I’m working on the funneling project where I have to determine at what steps of the purchasing process customers “drop out”.
There are four tables: visits, cart, checkouts, and purchases.
Printing visits.count() tells me that the visits table contains 2000 entries. However, when I left join the rest of the tables, using
all_data = visits.merge(cart, how = ‘left’).merge(checkout, how = ‘left’).merge(purchase, how = ‘left’)
all_data.count() gives me 2557 entries. If a left merge only adds the rows from the right table that can be matched to rows from the left table, how do I end up with more entries in the final table than I have in my leftmost table?

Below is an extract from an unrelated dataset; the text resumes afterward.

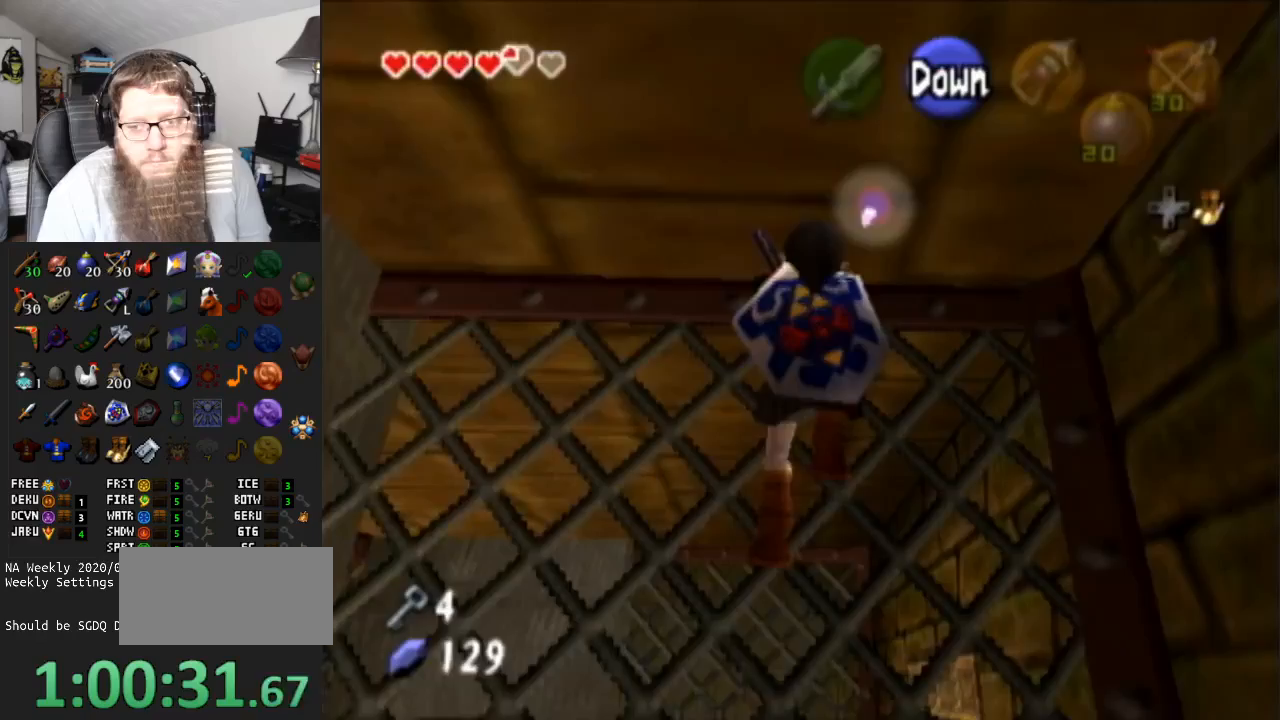
{"buttons": [], "left_stick": "up", "right_stick": "center", "events": []}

I tried adding .drop_duplicates() to the end of my definition but that didn’t change anything.
Same here. If you look at the video tutorial, they have the same thing at the very beginning:
print(len(visits_cart)) #returns a result of 2052 #visits_cart = pd.merge(visits, cart, how=“left”)
print(len(visits) #returns a result of 2000
…and I’ve just worked out the answer. Basically in the cart DataFrame there are duplicate values of user_id. If you run the following code:
cart_unique = cart.drop_duplicates(“user_id”)
visits_cart = visits.merge(cart_unique, how=“left”)
visits_cart ends up having 2000 rows, just like visit